LOS ANGELES – A U.S. District Court judge sentenced a Long Beach pimp to 20 years in prison for sex trafficking young women who he forced to work as prostitutes, according to officials.
U.S. District Judge Josephine L. Staton Roshaun also ordered that Nakia Porter, 39, be put on supervised release for 10 years. In addition to the prison term, Judge Staton ordered Porter to pay $866,244 in restitution to 10 victims.
“Porter was the mastermind of a criminal enterprise who compelled numerous vulnerable women to surrender their bodies for considerable profit and personal sexual gratification,” federal prosecutors wrote in a sentencing memorandum filed with the court.
Noting, “Porter’s callous and calculated conduct robbed his victims of their freedom, dignity and the proceeds of the illicit activities he compelled them to perform. For a period of almost two years, Porter engaged in calculated profiteering by enslaving and prostituting his victims.”
Porter plead guilty in July 2014 to conspiracy to engage in sex trafficking by force, fraud and coercion.
Porter’s co-defendant and protégé in the operation – Marquis Monte Horn, 40, also of Long Beach – was sentenced in October by Judge Staton to six years and six months in prison after he pleaded guilty to conspiracy to engage in sex trafficking.
Judge Staton also ordered Horn to pay $69,719 in restitution to one victim of the sex trafficking operation.
“Porter masterminded a reprehensible sex trafficking enterprise that caused extreme trauma and lasting injury to victims,” said Acting U.S.Attorney Stephanie Yonekura. “Over the course of nearly two years, Porter victimized young women with flagrant lies, bogus romantic overtures and acts of violence as he forced them to give up their bodies for his profit.
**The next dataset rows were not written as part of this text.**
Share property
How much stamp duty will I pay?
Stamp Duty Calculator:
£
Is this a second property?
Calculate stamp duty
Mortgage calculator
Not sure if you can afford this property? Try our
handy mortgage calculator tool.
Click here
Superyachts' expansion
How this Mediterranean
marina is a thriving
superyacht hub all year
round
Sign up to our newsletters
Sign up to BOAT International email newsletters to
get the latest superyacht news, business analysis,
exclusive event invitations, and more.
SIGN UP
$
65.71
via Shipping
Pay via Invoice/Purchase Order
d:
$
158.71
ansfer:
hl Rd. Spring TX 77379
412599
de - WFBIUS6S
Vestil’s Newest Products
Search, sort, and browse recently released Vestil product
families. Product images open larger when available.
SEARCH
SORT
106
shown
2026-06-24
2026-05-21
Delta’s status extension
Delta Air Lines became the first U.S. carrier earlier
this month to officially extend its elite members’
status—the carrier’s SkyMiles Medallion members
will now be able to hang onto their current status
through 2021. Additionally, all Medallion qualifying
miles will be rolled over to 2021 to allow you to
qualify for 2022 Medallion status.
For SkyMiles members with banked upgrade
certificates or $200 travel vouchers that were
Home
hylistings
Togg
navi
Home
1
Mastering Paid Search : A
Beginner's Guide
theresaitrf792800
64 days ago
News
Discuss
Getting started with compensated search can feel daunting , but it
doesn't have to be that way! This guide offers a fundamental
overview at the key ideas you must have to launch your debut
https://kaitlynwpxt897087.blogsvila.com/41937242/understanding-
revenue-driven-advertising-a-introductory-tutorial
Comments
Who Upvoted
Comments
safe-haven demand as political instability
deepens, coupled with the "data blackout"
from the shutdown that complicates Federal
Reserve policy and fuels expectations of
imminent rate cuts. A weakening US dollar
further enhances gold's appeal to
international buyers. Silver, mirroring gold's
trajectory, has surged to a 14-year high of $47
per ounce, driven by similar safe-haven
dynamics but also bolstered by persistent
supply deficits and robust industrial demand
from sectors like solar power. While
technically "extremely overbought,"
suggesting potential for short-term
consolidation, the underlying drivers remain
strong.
This conduct is intolerable and warrants the lengthy sentence issued today by the court.”
According to court documents and admissions in court, between 2010 and April 2012, Porter masterminded a scheme in which he exploited young women, including foreign nationals and U.S. citizens, by prostituting them in Orange County.
Using various deceptive means – including false online personal advertisements posted on www.craigslist.com, www.modelmayhem.com and www.seekingarrangements.com – and fraudulent promises of legitimate employment, Porter reaped substantial illicit profits by luring his victims into personal relationships with him and, thereafter, compelling them to prostitute and provide him the proceeds from their commercial sex acts.
To compel the victims into compliance, Porter used physical violence, psychological abuse, threats to harm the victims’ family members and other coercive means.
Horn admitted that between December 2010 and April 2012, he conspired to recruit and entice victims into Porter’s prostitution ring.
Two other defendants pleaded guilty in connection with this case and are scheduled to be sentenced in the coming weeks.
This matter was investigated by the Federal Bureau of Investigation.